Excerpt provided:
At the start of the 2014–15 season, O'Keefe featured in Palace's opening two matches of the Premier League season, defeats to Arsenal and West Ham United, but suffered an ankle injury in the latter which kept him out of the team for two months that saw him omitted from the club's 25-man squad for the Premier League season by new Palace manager Neil Warnock. Lacking match fitness on his return, Warnock made O'Keefe available for a loan move in order to gain playing time and, following a potential loan move to Championship club Charlton Athletic collapsing after they decided to sign Francis Coquelin on loan from Arsenal instead, Warnock stated that he could not "understand how nobody has come in for him".

On 27 November 2014, O'Keefe eventually secured a loan move away from Palace on the final day of the emergency loan window, joining struggling Championship club Blackpool on loan until 1 January 2015, along with Wolverhampton Wanderers defender Kevin Foley. He made his debut on 29 November 2014, starting in a 1–1 draw with Rotherham United, being replaced by Nathan Delfouneso after 56 minutes, and went on to make four appearances for the team before returning to Palace. On his return to Selhurst Park, O'Keefe found himself under a new manager for the fourth time since August 2014, following the appointment of Alan Pardew. Despite being handed a starting spot in Pardew's first match in charge at the club, a 4–0 win over non-League team Dover Athletic in the third round of the FA Cup on 4 January 2015, he was later informed that he was not part of the manager's new plans at the club.

===Cardiff City===
On 28 January 2015, O'Keefe signed for Championship club Cardiff City, who beat off competition from Millwall, for an undisclosed fee on a two-and-a-half-year contract, joining former Palace teammates Danny Gabbidon and Kagisho Dikgacoi at the Cardiff City Stadium. He made his debut against Derby County, having trained with the team for just two days following the completion of his transfer, in a 2–0 loss. He featured in the following two matches but, with heavy competition from Peter Whittingham, Joe Ralls and Aron Gunnarsson, he did not appear for the first team again until 11 April and made a total of just six appearances during the second half of the season for Cardiff.

Set task 1:
Copy the stretch of the O'Keefe passage from "On 27 November" through "at the club." word for word.
Set task 2:
According to the O'Keefe passage, which player replaced O'Keefe in his first game for Blackpool, and after how many minutes?
Set task 3:
For each statement, say whether the O'Keefe passage backs it up, and quote the words that settle it. (a) Charlton Athletic chose to bring in Francis Coquelin on loan rather than O'Keefe. (b) O'Keefe signed a three-year contract with Cardiff City. (c) Cardiff City won O'Keefe's first game for them, against Derby County.

Given entries:

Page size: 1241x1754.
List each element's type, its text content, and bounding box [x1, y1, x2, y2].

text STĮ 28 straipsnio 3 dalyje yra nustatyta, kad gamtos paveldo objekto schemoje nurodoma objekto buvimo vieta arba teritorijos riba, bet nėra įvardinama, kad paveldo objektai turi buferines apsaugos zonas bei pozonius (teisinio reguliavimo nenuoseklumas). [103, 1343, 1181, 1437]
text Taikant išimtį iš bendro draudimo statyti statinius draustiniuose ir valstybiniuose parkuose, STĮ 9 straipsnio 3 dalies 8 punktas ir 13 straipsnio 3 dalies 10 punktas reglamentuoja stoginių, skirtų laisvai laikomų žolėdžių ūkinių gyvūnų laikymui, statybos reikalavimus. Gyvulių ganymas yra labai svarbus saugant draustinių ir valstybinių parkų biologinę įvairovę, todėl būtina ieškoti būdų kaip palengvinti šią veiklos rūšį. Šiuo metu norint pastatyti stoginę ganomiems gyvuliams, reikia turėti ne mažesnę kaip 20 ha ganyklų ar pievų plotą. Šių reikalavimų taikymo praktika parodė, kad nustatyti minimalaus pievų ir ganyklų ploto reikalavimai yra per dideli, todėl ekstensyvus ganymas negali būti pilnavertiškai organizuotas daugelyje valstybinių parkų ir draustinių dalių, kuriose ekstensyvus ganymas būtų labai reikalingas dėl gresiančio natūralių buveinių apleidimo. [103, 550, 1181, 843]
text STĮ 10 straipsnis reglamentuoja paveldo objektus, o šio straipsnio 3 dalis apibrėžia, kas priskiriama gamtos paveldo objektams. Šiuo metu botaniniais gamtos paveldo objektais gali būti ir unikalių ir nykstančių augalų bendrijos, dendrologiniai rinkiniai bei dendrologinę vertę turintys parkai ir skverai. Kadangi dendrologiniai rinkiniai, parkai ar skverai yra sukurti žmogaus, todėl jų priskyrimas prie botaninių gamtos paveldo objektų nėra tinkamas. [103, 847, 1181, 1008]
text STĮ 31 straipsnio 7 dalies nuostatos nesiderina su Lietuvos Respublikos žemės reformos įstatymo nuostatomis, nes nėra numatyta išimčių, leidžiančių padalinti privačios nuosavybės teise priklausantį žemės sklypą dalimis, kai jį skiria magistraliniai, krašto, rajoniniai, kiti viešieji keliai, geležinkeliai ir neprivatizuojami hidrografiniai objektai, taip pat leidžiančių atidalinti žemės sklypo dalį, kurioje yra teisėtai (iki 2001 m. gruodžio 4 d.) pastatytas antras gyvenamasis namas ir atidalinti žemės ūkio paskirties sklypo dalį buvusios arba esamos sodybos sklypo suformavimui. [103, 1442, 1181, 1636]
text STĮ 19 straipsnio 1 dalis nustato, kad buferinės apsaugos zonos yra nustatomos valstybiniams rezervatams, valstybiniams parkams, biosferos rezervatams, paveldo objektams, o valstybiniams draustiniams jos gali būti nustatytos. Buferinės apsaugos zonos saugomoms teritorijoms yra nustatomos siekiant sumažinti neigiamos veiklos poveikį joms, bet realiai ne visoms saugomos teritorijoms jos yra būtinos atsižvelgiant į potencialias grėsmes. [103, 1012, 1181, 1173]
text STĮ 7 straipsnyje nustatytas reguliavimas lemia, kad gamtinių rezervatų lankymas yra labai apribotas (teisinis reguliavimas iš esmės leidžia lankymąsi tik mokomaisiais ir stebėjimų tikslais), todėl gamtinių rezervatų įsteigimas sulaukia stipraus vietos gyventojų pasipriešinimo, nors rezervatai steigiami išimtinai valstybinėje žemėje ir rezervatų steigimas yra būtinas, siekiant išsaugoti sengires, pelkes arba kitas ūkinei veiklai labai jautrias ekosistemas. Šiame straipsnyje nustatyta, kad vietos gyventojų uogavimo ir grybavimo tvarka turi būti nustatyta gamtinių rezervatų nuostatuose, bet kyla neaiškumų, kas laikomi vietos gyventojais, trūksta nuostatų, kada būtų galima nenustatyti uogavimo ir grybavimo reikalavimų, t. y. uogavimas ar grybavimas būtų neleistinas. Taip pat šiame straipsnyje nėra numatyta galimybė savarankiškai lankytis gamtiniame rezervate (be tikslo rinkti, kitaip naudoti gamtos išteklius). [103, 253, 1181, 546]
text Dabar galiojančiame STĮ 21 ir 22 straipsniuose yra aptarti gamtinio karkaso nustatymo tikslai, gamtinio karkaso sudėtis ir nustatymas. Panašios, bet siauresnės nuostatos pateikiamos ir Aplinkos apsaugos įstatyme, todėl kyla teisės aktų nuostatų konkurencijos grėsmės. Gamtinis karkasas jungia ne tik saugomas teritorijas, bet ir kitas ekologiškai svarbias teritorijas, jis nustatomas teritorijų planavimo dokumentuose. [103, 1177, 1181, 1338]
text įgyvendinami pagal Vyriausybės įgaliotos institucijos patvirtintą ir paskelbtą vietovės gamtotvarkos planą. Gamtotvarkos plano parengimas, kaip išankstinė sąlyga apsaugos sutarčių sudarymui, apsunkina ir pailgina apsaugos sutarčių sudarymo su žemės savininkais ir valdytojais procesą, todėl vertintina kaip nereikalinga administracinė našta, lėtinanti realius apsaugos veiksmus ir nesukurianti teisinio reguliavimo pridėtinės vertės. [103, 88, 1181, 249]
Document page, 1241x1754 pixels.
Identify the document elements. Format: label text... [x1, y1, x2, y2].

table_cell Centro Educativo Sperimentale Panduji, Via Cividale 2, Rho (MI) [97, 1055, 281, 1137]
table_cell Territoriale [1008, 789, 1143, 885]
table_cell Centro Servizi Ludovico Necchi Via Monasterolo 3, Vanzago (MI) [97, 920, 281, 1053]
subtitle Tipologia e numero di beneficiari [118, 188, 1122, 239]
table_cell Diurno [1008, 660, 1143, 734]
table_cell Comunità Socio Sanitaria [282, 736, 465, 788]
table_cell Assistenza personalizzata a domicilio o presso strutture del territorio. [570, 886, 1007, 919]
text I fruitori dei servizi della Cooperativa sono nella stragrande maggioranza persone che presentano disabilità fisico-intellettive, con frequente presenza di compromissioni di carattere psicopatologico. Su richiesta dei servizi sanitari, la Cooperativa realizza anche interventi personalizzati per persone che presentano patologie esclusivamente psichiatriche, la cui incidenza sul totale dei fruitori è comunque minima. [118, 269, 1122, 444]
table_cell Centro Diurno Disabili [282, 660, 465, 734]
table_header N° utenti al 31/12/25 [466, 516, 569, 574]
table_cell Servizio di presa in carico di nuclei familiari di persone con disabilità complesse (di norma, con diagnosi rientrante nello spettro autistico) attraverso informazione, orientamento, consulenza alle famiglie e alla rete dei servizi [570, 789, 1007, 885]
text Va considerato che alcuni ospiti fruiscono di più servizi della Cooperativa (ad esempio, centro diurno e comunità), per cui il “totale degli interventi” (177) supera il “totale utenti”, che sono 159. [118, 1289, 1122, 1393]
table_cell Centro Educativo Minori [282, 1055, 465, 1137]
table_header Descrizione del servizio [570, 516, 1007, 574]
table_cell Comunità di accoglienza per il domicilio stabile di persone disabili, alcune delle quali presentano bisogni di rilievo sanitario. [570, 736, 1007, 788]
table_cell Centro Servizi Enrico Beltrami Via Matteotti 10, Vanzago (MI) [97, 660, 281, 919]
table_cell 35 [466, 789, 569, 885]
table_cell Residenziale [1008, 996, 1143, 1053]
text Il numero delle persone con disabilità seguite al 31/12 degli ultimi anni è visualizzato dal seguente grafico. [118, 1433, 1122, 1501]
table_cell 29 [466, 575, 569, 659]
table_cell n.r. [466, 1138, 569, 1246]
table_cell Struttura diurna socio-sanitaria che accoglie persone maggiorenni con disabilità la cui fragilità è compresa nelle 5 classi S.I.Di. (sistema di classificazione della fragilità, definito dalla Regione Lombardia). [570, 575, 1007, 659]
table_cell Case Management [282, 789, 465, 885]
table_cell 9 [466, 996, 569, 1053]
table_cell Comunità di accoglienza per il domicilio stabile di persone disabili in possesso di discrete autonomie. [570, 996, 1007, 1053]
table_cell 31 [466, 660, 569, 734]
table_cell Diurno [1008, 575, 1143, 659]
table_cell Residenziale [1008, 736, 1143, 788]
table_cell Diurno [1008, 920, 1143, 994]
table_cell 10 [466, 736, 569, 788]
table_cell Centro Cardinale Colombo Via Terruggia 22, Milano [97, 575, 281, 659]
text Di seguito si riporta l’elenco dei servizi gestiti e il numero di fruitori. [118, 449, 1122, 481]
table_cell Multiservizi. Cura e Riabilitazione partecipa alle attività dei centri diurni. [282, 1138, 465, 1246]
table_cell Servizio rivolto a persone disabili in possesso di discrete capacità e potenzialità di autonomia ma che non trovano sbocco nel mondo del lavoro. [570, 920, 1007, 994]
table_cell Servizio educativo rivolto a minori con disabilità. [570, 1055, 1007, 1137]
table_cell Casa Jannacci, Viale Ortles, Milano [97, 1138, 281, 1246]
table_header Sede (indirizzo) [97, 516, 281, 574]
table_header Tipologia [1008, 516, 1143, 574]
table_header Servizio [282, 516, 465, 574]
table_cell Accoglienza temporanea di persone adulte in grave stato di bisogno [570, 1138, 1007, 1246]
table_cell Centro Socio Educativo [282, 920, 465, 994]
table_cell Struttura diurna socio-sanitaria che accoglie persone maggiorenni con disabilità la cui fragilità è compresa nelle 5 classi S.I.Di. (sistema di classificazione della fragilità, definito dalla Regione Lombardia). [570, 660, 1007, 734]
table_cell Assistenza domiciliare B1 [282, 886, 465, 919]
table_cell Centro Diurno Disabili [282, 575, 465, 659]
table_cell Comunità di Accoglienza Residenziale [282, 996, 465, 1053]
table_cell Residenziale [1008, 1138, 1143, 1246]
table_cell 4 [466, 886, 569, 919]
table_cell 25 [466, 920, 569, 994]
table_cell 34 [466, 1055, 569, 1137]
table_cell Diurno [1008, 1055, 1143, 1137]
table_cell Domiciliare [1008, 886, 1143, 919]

Worked solution 1:
On 27 November 2014, O'Keefe eventually secured a loan move away from Palace on the final day of the emergency loan window, joining struggling Championship club Blackpool on loan until 1 January 2015, along with Wolverhampton Wanderers defender Kevin Foley. He made his debut on 29 November 2014, starting in a 1–1 draw with Rotherham United, being replaced by Nathan Delfouneso after 56 minutes, and went on to make four appearances for the team before returning to Palace. On his return to Selhurst Park, O'Keefe found himself under a new manager for the fourth time since August 2014, following the appointment of Alan Pardew. Despite being handed a starting spot in Pardew's first match in charge at the club, a 4–0 win over non-League team Dover Athletic in the third round of the FA Cup on 4 January 2015, he was later informed that he was not part of the manager's new plans at the club.

Worked solution 2:
Nathan Delfouneso replaced him after 56 minutes.

Worked solution 3:
(a) Yes: "they decided to sign Francis Coquelin on loan from Arsenal instead"
(b) No: "on a two-and-a-half-year contract"
(c) No: "in a 2–0 loss"